Current trends in glioma tumor segmentation: A survey of deep learning modules.
Authors
Affiliations (5)
Affiliations (5)
- Quantitative MR Imaging and Spectroscopy Group, Advanced Medical Technologies and Equipment Institute, Tehran University of Medical Sciences, Tehran, Iran; Nuclear Engineering Department, Shiraz University, Shiraz, Iran.
- Quantitative MR Imaging and Spectroscopy Group, Advanced Medical Technologies and Equipment Institute, Tehran University of Medical Sciences, Tehran, Iran.
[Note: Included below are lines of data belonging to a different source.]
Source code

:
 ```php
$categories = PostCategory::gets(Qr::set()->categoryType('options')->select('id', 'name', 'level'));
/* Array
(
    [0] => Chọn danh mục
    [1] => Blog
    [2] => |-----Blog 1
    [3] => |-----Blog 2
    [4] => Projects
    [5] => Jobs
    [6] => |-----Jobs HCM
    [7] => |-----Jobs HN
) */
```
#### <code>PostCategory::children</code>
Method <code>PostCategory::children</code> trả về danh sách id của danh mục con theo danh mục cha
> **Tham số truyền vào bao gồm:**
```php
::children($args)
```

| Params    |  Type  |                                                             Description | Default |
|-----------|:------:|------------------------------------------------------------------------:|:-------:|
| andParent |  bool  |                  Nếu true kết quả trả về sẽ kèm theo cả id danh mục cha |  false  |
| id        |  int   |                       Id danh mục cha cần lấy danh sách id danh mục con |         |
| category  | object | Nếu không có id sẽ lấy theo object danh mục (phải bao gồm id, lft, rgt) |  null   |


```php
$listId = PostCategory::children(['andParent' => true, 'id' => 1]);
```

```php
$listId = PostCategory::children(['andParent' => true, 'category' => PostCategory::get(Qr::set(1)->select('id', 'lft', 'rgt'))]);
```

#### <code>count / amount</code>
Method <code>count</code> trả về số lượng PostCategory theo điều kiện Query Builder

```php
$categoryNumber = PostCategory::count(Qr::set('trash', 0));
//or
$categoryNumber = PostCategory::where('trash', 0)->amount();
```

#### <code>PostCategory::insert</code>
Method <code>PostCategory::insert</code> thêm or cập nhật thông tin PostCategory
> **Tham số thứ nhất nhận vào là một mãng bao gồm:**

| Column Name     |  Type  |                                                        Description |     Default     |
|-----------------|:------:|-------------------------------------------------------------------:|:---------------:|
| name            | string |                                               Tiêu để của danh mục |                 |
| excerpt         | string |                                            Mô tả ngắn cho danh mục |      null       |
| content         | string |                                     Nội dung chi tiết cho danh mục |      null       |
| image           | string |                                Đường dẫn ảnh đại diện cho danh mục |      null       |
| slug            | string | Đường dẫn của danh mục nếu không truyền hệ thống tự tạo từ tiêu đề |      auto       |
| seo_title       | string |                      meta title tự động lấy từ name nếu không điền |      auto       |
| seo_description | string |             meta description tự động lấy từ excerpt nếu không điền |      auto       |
- Quantitative MR Imaging and Spectroscopy Group, Advanced Medical Technologies and Equipment Institute, Tehran University of Medical Sciences, Tehran, Iran; Department of Medical Radiation Engineering, Science and Research Branch, Islamic Azad University, Tehran, Iran.
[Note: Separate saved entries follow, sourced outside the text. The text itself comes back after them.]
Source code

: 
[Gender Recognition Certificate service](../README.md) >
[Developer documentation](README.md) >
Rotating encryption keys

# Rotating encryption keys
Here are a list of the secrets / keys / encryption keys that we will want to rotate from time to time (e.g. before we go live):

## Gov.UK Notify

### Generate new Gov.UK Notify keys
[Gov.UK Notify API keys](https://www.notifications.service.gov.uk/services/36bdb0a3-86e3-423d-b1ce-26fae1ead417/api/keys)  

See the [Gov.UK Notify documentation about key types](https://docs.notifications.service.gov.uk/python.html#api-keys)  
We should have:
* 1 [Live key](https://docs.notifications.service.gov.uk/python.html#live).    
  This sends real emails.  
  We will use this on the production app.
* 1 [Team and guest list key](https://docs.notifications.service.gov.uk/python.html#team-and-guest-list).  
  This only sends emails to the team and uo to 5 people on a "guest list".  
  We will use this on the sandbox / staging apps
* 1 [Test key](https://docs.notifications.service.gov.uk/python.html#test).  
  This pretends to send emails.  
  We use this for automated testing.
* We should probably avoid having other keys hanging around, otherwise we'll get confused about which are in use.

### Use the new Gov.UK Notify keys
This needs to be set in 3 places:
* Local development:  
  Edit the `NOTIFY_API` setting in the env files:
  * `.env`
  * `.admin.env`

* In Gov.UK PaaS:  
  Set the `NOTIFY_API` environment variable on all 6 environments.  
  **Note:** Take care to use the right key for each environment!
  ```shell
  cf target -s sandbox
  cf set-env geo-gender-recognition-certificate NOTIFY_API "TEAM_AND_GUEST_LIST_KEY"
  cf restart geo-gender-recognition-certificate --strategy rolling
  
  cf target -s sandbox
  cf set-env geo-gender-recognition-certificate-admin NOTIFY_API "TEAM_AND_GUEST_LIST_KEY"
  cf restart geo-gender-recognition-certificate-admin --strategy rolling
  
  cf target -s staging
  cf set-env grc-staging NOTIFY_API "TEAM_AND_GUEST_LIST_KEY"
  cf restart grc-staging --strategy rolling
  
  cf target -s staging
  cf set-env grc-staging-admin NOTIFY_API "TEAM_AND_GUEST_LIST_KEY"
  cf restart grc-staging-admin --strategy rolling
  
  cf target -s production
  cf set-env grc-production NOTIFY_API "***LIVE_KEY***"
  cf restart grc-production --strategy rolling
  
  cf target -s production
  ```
- Quantitative MR Imaging and Spectroscopy Group, Advanced Medical Technologies and Equipment Institute, Tehran University of Medical Sciences, Tehran, Iran; School of Medicine, Iran University of Medical Sciences, Tehran, Iran.
- Quantitative MR Imaging and Spectroscopy Group, Advanced Medical Technologies and Equipment Institute, Tehran University of Medical Sciences, Tehran, Iran; Department of Medical Physics and Biomedical Engineering, Tehran University Of Medical Sciences, Tehran, Iran. Electronic address: [email protected].
Abstract
Multiparametric Magnetic Resonance Imaging (mpMRI) is the gold standard for diagnosing brain tumors, especially gliomas, which are difficult to segment due to their heterogeneity and varied sub-regions. While manual segmentation is time-consuming and error-prone, Deep Learning (DL) automates the process with greater accuracy and speed. We conducted ablation studies on surveyed articles to evaluate the impact of "add-on" modules-addressing challenges like spatial information loss, class imbalance, and overfitting-on glioma segmentation performance. Advanced modules-such as atrous (dilated) convolutions, inception, attention, transformer, and hybrid modules-significantly enhance segmentation accuracy, efficiency, multiscale feature extraction, and boundary delineation, while lightweight modules reduce computational complexity. Experiments on the Brain Tumor Segmentation (BraTS) dataset (comprising low- and high-grade gliomas) confirm their robustness, with top-performing models achieving high Dice score for tumor sub-regions. This survey underscores the need for optimal module selection and placement to balance speed, accuracy, and interpretability in glioma segmentation. Future work should focus on improving model interpretability, lowering computational costs, and boosting generalizability. Tools like NeuroQuant® and Raidionics demonstrate potential for clinical translation. Further refinement could enable regulatory approval, advancing precision in brain tumor diagnosis and treatment planning.